I woke later. Looking down the stairs, I saw my dog’s butt. She was on her haunches staring into the kitchen.

This can’t be good, I thought.

I was right.

I slowly descended the stairs and peeked into the kitchen. My dog looked up at me as if to say, “Um, we have a situation here.”

Rosemary’s Baby

There, on my kitchen floor, was a quite large, dead rat. It had apparently been wounded and emerged from its hiding place and did a death crawl to the middle of my small kitchen. Entrails hanging, a train of blood and guts behind it. It finally succumbed to its wounds equidistant from the kitchen sink and refrigerator, blocking the steps to the downstairs den and study where my books were.

My study regimen for the day did not include disposing of a dead rat. My knight in shining armor did not complete the job.

I freaked. Of course I did the mature thing and went back to bed.

That didn’t last. I was afraid my dog would play with it. Really, though, the dog was like, “I’m not getting near that thing.” Plus, it was summer and we did not have central air. The only thing worse than a dead rat in my kitchen would be a rittingbdead rat in my kitchen.

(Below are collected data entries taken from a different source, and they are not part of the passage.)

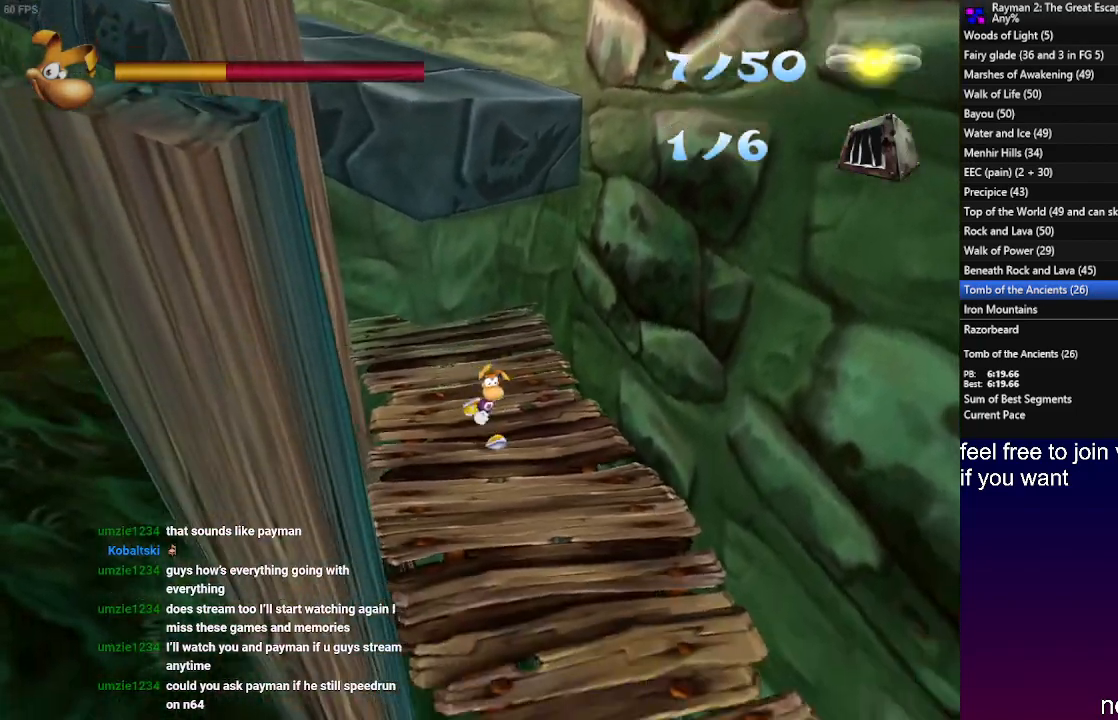
{"buttons": [], "left_stick": "down", "right_stick": "center", "events": []}
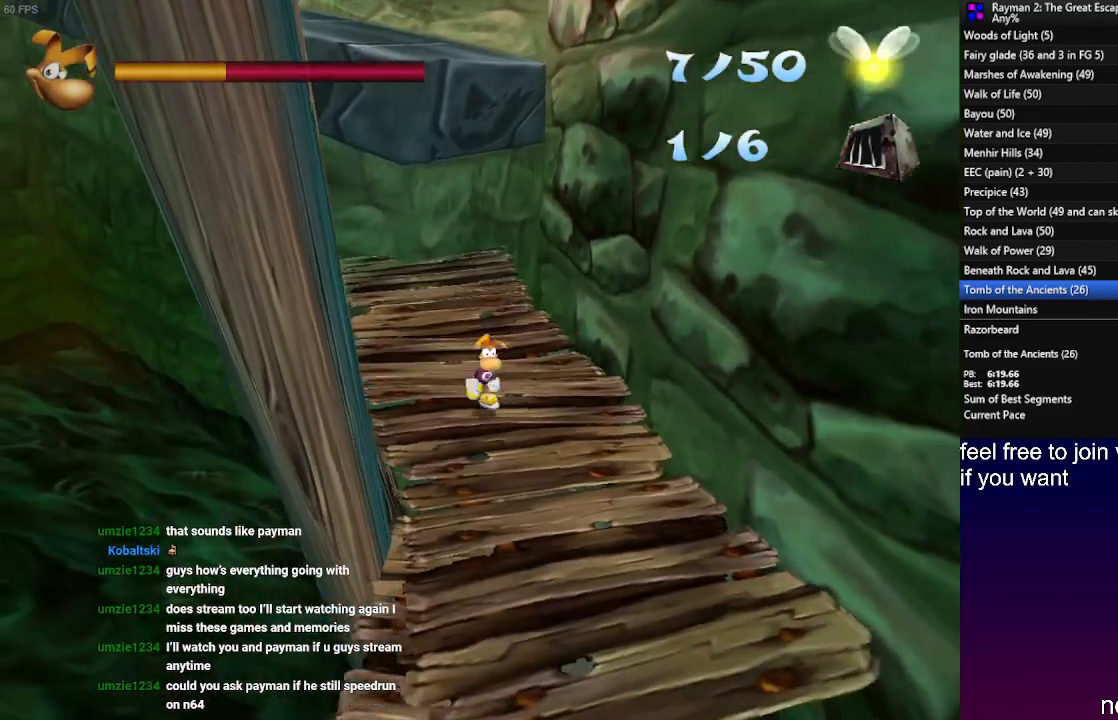
{"buttons": [], "left_stick": "down", "right_stick": "center", "events": []}
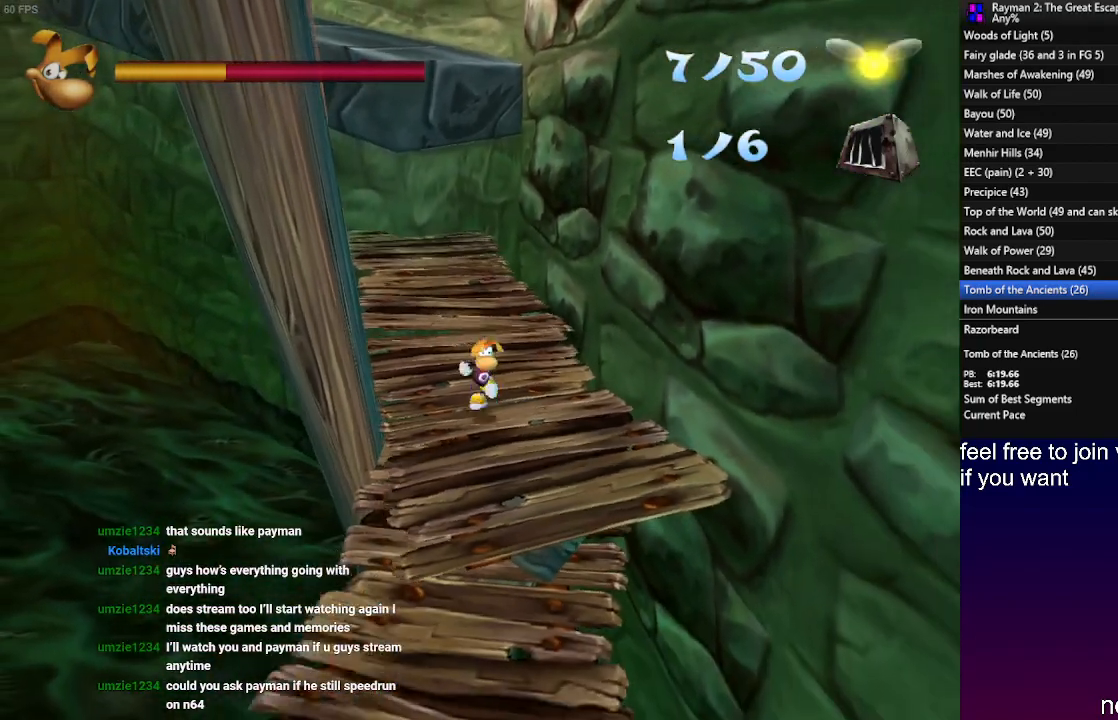
{"buttons": [], "left_stick": "down", "right_stick": "center", "events": []}
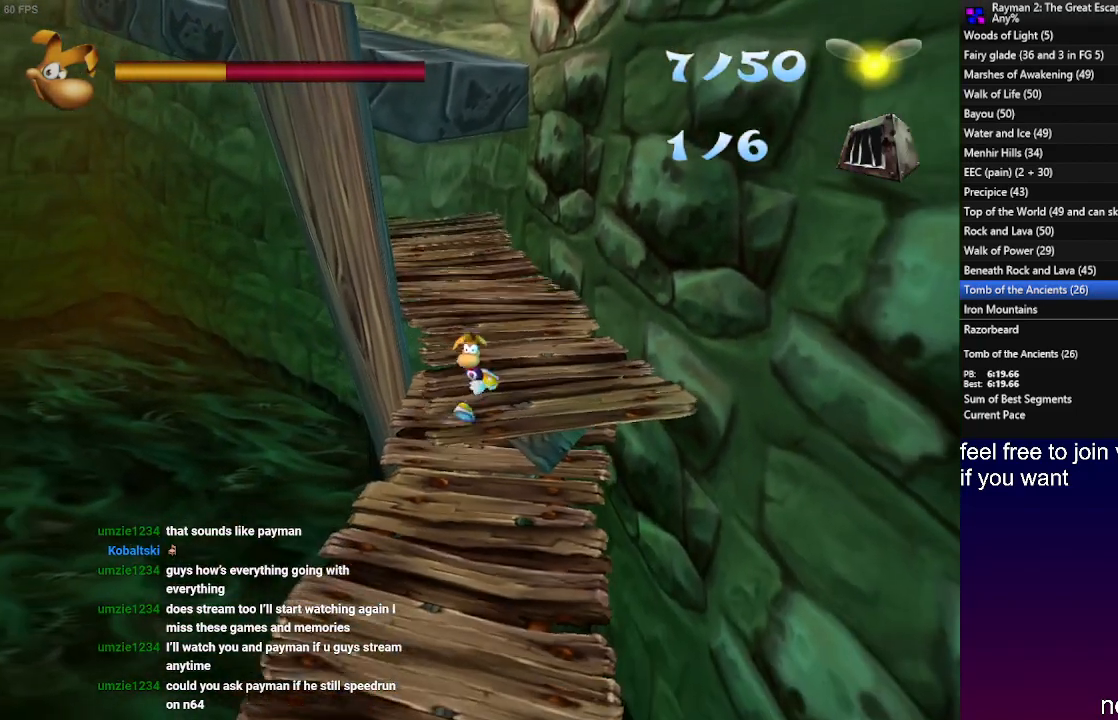
{"buttons": [], "left_stick": "down", "right_stick": "center", "events": []}
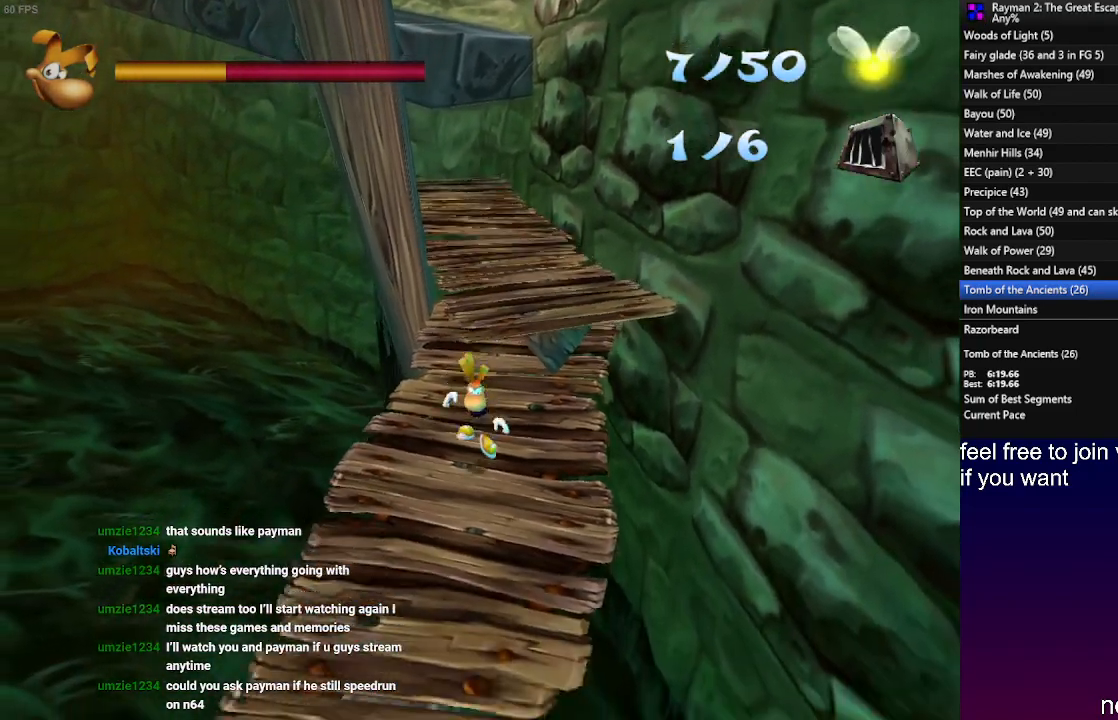
{"buttons": [], "left_stick": "down", "right_stick": "center", "events": []}
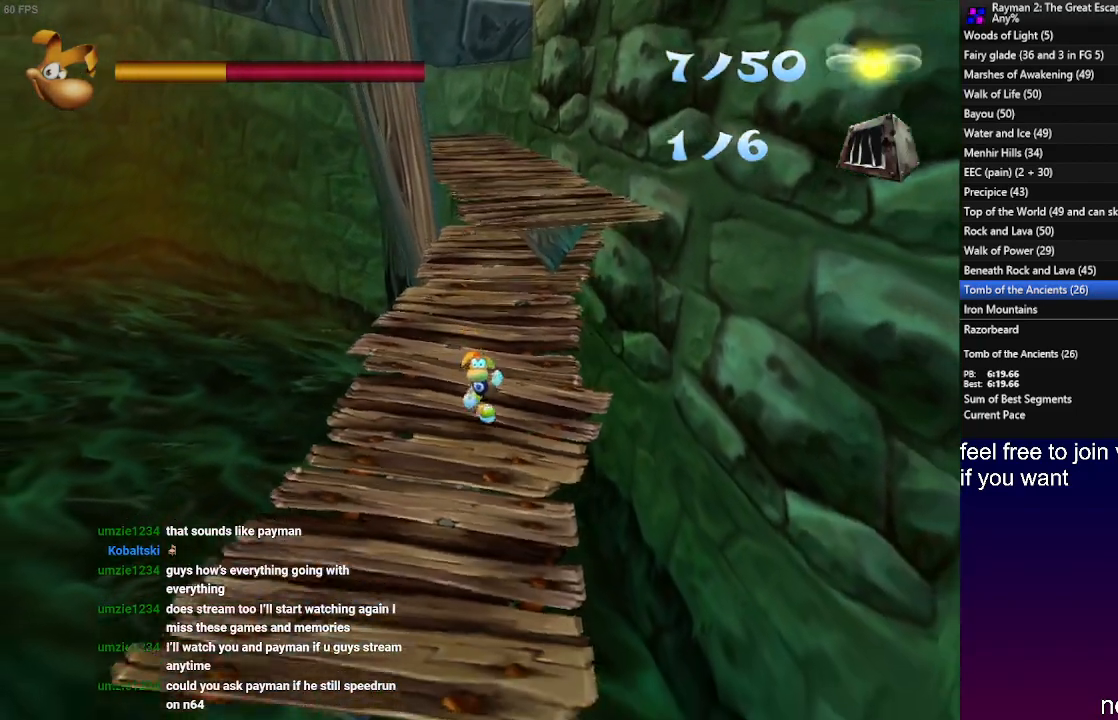
{"buttons": [], "left_stick": "down", "right_stick": "center", "events": []}
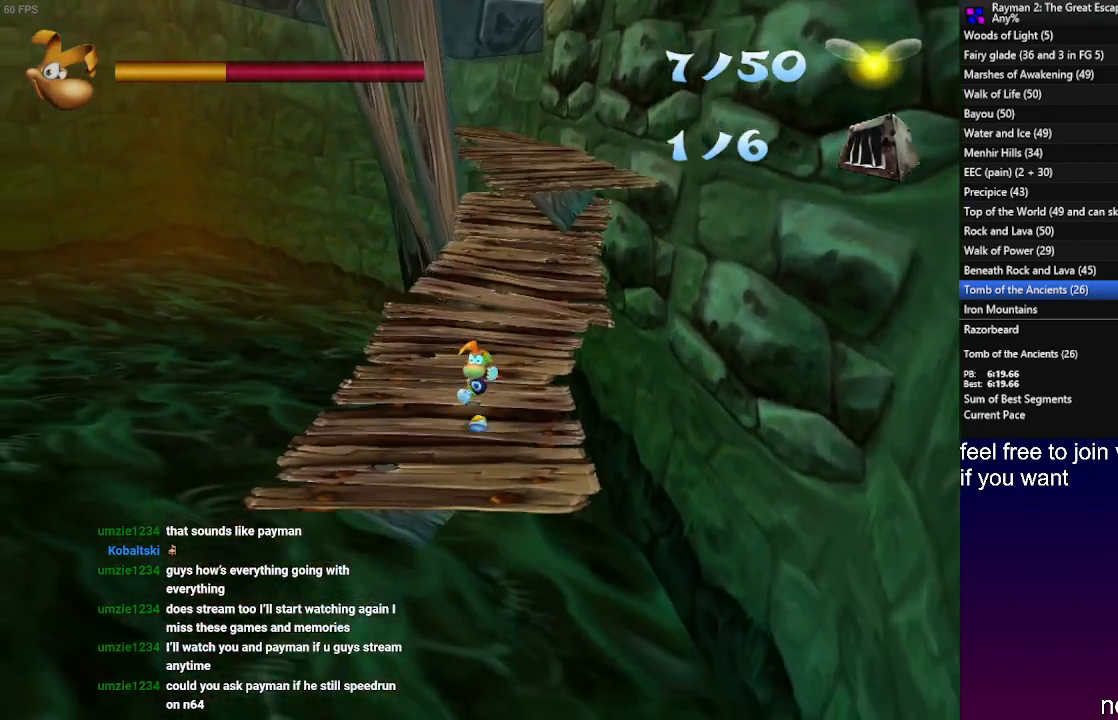
{"buttons": [], "left_stick": "down-left", "right_stick": "center", "events": [[467, "left_stick", "down-left"]]}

My husband was unreachable, this was before cell phones and he worked on the road. I hadn’t made friends with any neighbors yet. I was on my own . . . and I needed to study. I considered grabbing my books and heading out to the library, my parents’ house, anywhere, to study for the day. But my books were downstairs, through the kitchen. My husband wouldn’t be home for hours.

I cursed him. I cursed him like I’d never cursed him before (of course events in later years have elevated my cursing him to an art form, but I digress . . . ).

How could he go all Rambo like that on the rat and not finish the job — leaving his wife to dispose of the body?

What kind of man was he to leave me with this mess?

Oh, he must have been so proud running around stabbing this rat and then walking off into the sunrise, leaving the corpse to me, a sleeping student suffering through the stress of the impending bar exam.

Damn, him. Damn. Damn. Damn.

Cursing him to myself did not help.

The dead rat was still in the kitchen.

I’d taken my dog out the front door and around to the fenced back yard.

The dead rat was still in the kitchen.

I cursed my husband again.

The dead rat was still in the kitchen.

I’d have to get rid of it, without looking at it, without feeling its weight, without dropping it. I still shudder.

Damn him (husband), damn the rat.

The whole disposal operation took me about two hours. I had to rest between tasks. My study schedule was ruined for the day. Once the carcass was removed, I disinfected the floor to a level beyond operating room clean. Many trees lost their lives to make the mound of paper towels I used. Lysol was my soul mate.

But I don’t think I ever went barefoot in that kitchen again.

When my husband came home I was a raving lunatic. He laughed. He thought it was hilarious. At some point much later I was able to laugh about it, too. But I still cursed him. I still do.

Clean up after your kill, man. Clean up after your kill.

Just Me With . . . a dead rat, paper towels, a shovel, Lysol, and trash bags.